Kent is trying to get the civil suit against him thrown out, on the basis that DHI, which operates Dice.com in addition to Rigzone and other job-oriented websites, alleged engaged in its own hacking of now defunct Oilpro.
Kent's countersuit, filed in Houston, Texas, accuses DHI of violating the Computer Fraud and Abuse Act, the Digital Millennium Copyright Act, breach of contract and trademark infringement, among other claims.
DHI raised the possibility that its data collection practices may be unlawful in its February 2016 10-K financial filing, though it's unclear whether this can be interpreted as anything more than just cautionary boilerplate.
Kent's complaint asserts its more than a possibility, charging DHI with breaching Oilpro.com's terms of service by crawling and copying its data – not exactly what one would call actual hacking.

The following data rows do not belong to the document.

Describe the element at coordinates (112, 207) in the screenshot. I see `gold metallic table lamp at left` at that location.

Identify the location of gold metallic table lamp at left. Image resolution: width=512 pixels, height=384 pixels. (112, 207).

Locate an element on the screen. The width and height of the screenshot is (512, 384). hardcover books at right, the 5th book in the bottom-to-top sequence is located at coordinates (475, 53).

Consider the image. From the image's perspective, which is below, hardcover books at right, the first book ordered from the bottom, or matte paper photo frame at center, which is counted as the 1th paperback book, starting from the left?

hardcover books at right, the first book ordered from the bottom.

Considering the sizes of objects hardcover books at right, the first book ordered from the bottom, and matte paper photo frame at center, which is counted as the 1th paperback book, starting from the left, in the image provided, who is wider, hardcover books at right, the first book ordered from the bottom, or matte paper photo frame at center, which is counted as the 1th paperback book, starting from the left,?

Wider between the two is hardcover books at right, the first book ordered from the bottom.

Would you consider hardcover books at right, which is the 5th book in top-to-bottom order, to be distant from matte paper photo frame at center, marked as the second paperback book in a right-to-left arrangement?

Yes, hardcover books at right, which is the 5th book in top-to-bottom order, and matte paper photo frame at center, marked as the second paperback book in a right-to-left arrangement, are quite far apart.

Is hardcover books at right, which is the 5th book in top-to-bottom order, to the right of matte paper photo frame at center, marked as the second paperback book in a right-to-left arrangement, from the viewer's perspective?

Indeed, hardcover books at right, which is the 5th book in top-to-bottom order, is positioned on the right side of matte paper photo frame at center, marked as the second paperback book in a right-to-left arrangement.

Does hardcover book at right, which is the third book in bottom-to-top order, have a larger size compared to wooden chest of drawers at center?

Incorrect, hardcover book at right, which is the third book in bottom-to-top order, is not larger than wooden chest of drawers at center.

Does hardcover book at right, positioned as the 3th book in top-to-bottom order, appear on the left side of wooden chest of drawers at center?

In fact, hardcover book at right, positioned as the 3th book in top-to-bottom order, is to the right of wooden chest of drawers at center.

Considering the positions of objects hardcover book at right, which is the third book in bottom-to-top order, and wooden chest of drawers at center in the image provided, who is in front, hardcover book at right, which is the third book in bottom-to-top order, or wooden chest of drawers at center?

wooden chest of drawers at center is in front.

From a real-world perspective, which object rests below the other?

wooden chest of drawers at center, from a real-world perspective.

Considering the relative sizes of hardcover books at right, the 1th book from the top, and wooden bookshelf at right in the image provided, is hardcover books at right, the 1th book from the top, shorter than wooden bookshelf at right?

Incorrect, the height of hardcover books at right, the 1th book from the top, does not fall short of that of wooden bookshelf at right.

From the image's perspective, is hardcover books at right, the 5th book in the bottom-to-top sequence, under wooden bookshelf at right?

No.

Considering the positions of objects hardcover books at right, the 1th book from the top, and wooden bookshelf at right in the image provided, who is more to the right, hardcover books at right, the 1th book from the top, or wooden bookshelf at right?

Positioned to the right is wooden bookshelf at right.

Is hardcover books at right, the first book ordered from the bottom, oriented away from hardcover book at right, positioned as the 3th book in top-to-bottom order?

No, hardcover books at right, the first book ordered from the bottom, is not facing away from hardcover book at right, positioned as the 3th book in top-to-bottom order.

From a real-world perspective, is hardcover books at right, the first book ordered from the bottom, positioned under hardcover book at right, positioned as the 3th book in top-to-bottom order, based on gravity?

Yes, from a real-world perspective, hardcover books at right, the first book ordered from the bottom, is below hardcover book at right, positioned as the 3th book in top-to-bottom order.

In statement to the court, Kent said, "On or around June 16, 2015, I personally saw on Dice Open Web that DHI was, in fact, displaying information from Oilpro member profiles that could only have been obtained by DHI scraping Oilpro's website, in violation of Oilpro Terms and Conditions."
DHI is seeking damages beyond the $3.3m agreed to resolve the criminal complaint against Kent. According to court documents and to Munisteri, Brian Campbell, veep and general counsel for DHI, has asked for $20m in damages in the civil case.
"That's a 100 per cent complete fiction," said Munisteri. "It's a 100 per cent crazy wild complete fiction. Twenty million dollars assumes that all of the resumes on the Dice website were taken. But they weren't."
Munisteri said DHI has admitted they don't know of any customers they lost as a result of Kent's actions. He contends that Kent's unauthorized access – copying profiles from Rigzone for email addresses to solicit oil and gas industry professionals to join Oilpro.com – had basically no impact on DHI.
A letter to New York District Judge Denise Cote last week from Dan Cogdell and David Spears, two other attorneys representing Kent, states that DHI in sworn testimony acknowledged that it lost no members, no customers, no income, and no market value from Kent's actions.
Munisteri attributed DHI's damage claim to greed. "Dice is just trying to seek more money even though they've been overpaid for whatever damages they did incur," he said.
Those damages, he argued, should be zero.
"There are really no damages," Munisteri insisted, suggesting that company incurred no cost beyond using salaried employees to patch code that had known issues since 2010, when DHI, then called Dice Holdings, purchased Rigzone from Kent for $51m.